The defensive end sustained a high-ankle sprain two weeks ago and the UK staff has been cautious with the first-year junior-college transfer. The process hasn't always been fun, but Smith knows he has been trapped in treatment for his own good.
"They did what they had to do," Smith said. "I got a little frustrated at first just because they said, 'You're not going today.' That's the first thing they told me, 'You're not going today.' And I was like, 'What?' So I kept my calm and I kept my cool just to know that I gotta get better."
But on Friday, Smith made his long-awaited return to practice. Continuing to take it slow, Smith worked with the first team on a limited basis as UK began preparations for its season opener against Western Kentucky University.
"He looked good," head coach Mark Stoops said. "He's been close. He did have a high-ankle sprain, and those, you all know, are very touchy. Even when you're feeling good, you get in there and start pushing on people and it's a little bit hairy. So we feel like he's made good progress and feels pretty good right now."
In spite of the time missed, neither he nor his coaches seem to be worried about Smith falling behind. He played under defensive line coach Jimmy Brumbaugh last season, so he is familiar with the techniques he teaches. Besides, it's not as if Smith was sitting on his hands while he was away.
"I've been on the film and on the field watching them guys do everything, so I'm good," Smith said.
Listening to Smith speak, it makes sense that defensive coordinator D.J. Eliot describes him as a "good technician." Smith's four-star ranking according to most recruiting services was built largely on his physical gifts, but he uses terms like "six technique" and "A gap" freely. Having coached him at both East Mississippi Community College and during spring practice, Brumbaugh knows Smith to be an eager learner.
"He wants to be good," Brumbaugh said. "He listens. He doesn't talk back. And when you try to tell him something, he says, 'OK Coach, I understand,' and then he tries to go and fix it. When you have that with a guy, you have a special player."

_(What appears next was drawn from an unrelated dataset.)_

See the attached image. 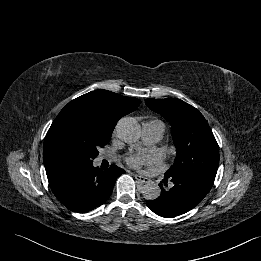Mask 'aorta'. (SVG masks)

Smith, however, is yet to realize his potential. Brumbaugh, having played in the trenches as a defensive tackle at Auburn, knows there's no substitute for in-game experience in the Southeastern Conference.
"This is a different league," Brumbaugh said. "Across the country, it's a different league. I played in it and I know it's a different league. The guys are physical and athletic and what you have to do is get in there and see where you are and compare your game."
Smith is surely eager to just that having been deprived from practicing for two weeks. Briefly, Smith's status for the opener seemed in doubt, but he's not thinking about that.
"That wasn't up to me," Smith said. "That was up to the coaches and how they wanted to play that out. But now I know that I'm back and we got eight more days until the game, man, I'm just preparing for it."